OCaml is a terrible choice for (anyone) a company like this. They NEED to be able to hire the very best of the best, but choosing an exotic language that is less palatable than a plate of shit and more cryptic than alien hieroglyphs restricts your talent pool A LOT.

I'm not saying people cannot learn it, I'm saying people won't want to, for multiple very good reasons (it sucks, it's not at all transferable skill, etc.).

phplovesong

Thats BS. I have learnt Ocaml and im far from "the best if the best". Its just syntax in the end, took me a few weeks to get productive enough to ship features.
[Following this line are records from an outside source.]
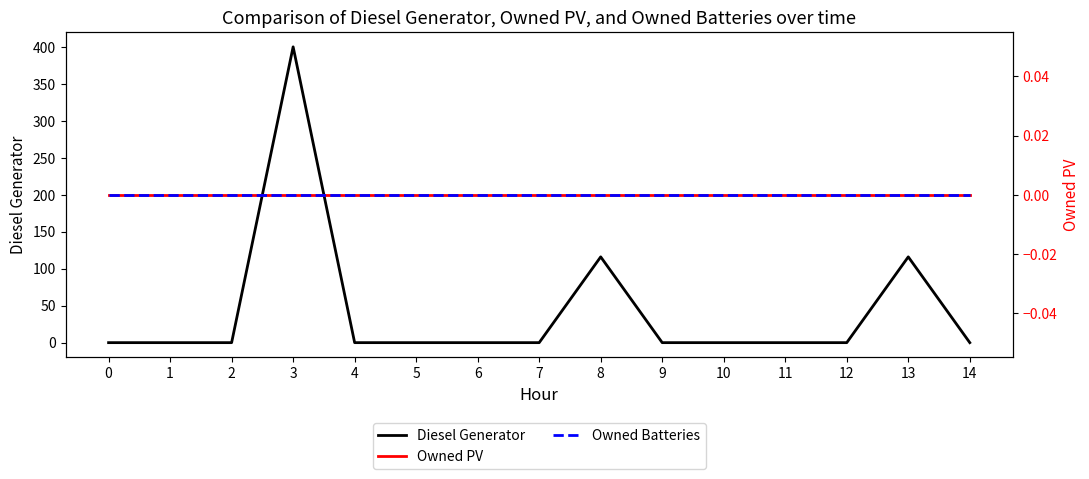

True or false: Owned PV and Owned Batteries cross at least once.

False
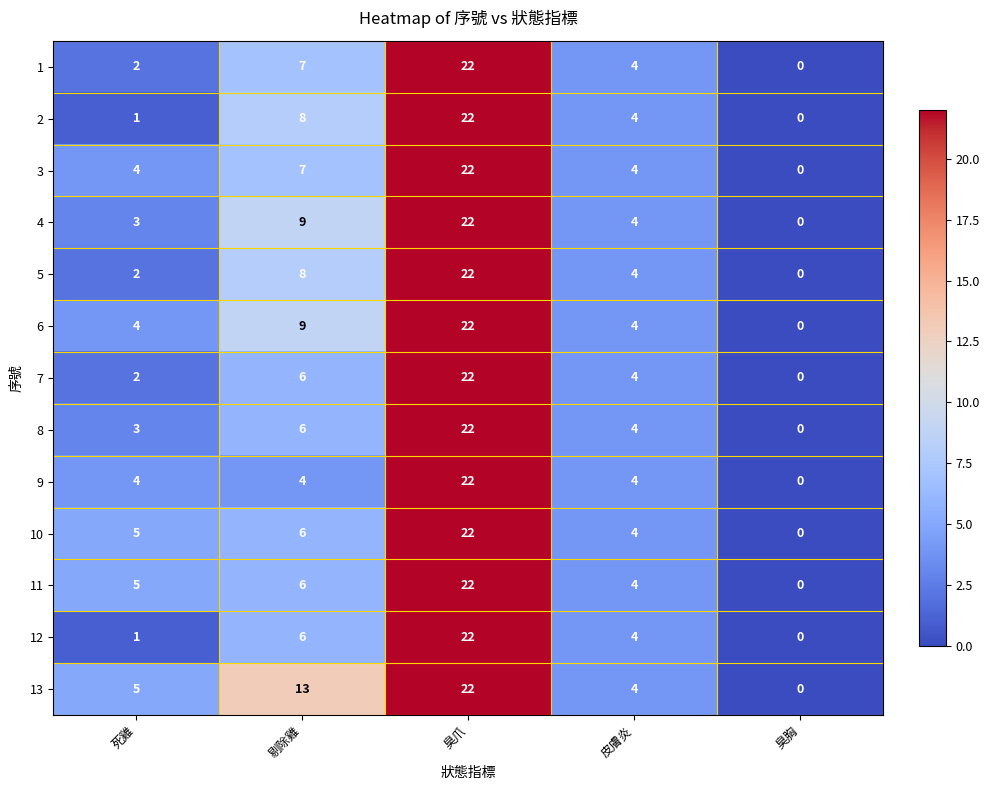

How many distinct data groups are displayed?

13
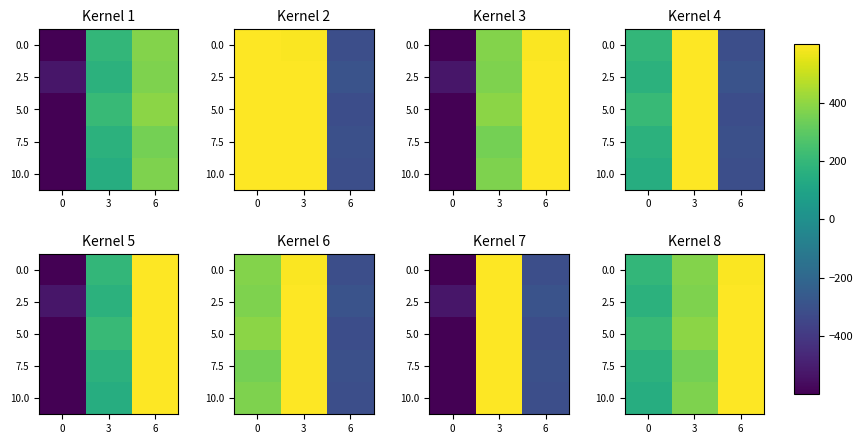

Which category has the highest value in the 10.0 series?

6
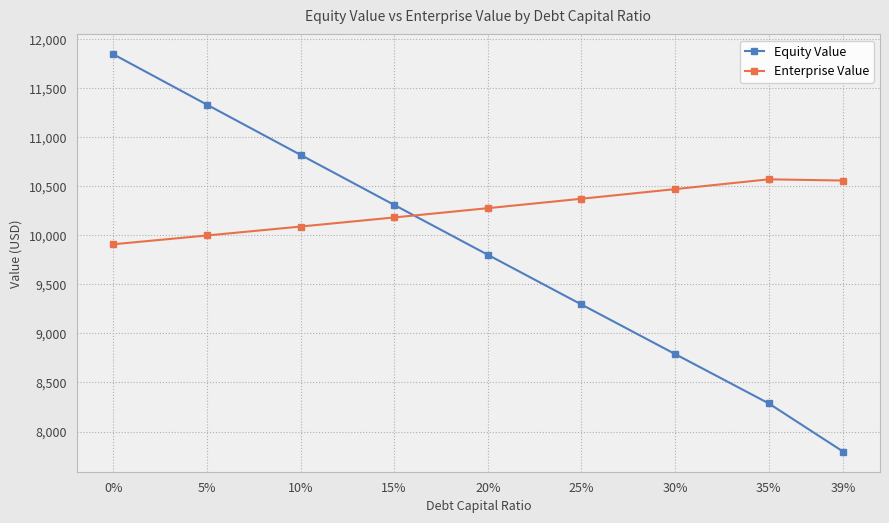

Between which two adjacent categories do Enterprise Value and Equity Value first intersect?

15% and 20%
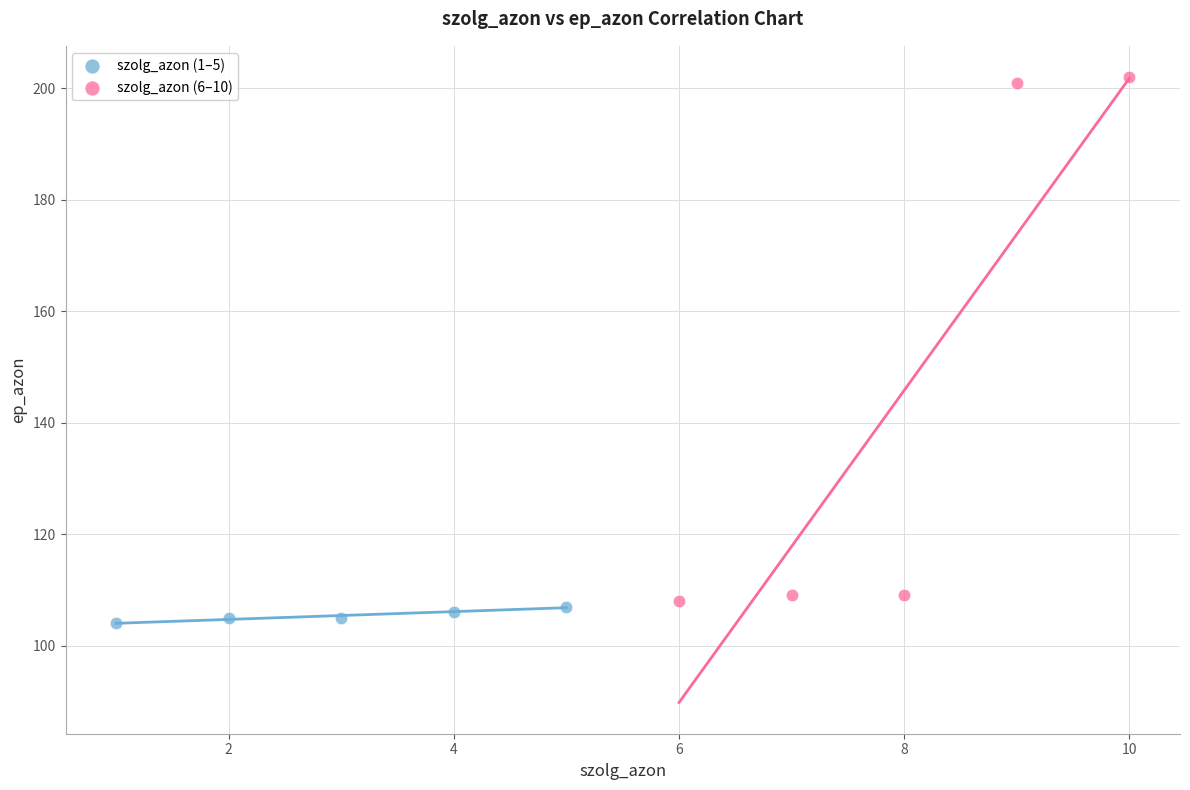

Which series reaches the maximum Y coordinate?

szolg_azon (6–10)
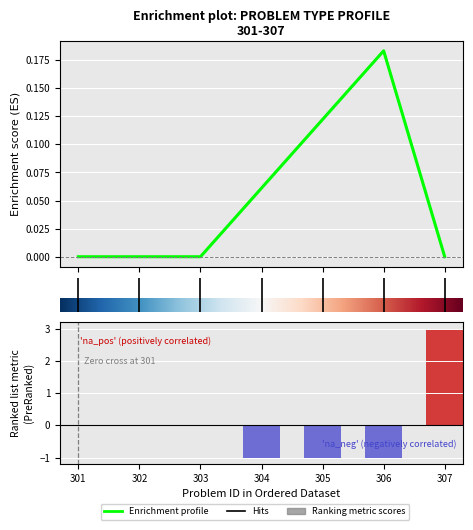

At which category does the chart reach its peak across all series?

307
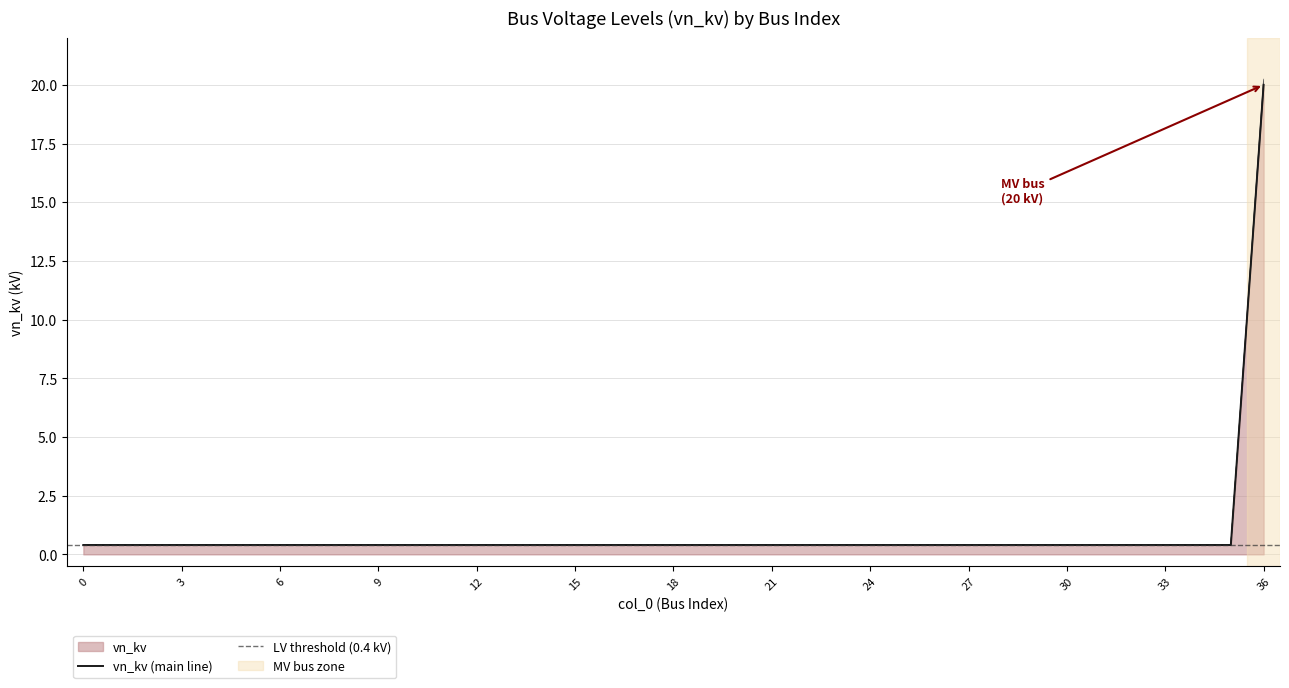

Reading right to left, what are all the values shown in this chart?

19.8	0.4	0.4	0.4	0.4	0.4	0.4	0.4	0.4	0.4	0.4	0.4	0.4	0.4	0.4	0.4	0.4	0.4	0.4	0.4	0.4	0.4	0.4	0.4	0.4	0.4	0.4	0.4	0.4	0.4	0.4	0.4	0.4	0.4	0.4	0.4	0.4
Rust on the other hand, takes usually way longer to grok, mostly because of its borrow checker that is quite unique to rust.

umanwizard

Wait til you hear about PHP at Meta...

agumonkey

did they talked about it publicly ? i stopped following around the hiphop vm era

abathologist

What are you talking about?

wk_end

The implication here, I think, is that "Jane Street has foolishly invested heavily into Ocaml and, rather than sensibly change course and migrate away, they continue to invest heavily into it in the hopes that one day the investment will pay off."

Which is a ridiculous take: Jane Street has done extraordinarily well for themselves, possibly at least in part because of their investment in Ocaml, and any sort of migration would be a huge undertaking, and an absurd and unnecessary risk.

debugnik

I do think Jane Street fell into a sunk cost fallacy when they first stuck to OCaml. But after having invested further into an OCaml/OxCaml codebase, teams and tooling, switching tech stacks has lost most of its value.

Also, their efforts benefit me greatly as an OCaml (now maybe OxCaml) user, so I'm glad they took that path.

abathologist

Ah yeah, that is absurd, given how successful they have been, and how much they attribute that success to their technical decisions.

People love to sulk in their parochial pits, I guess?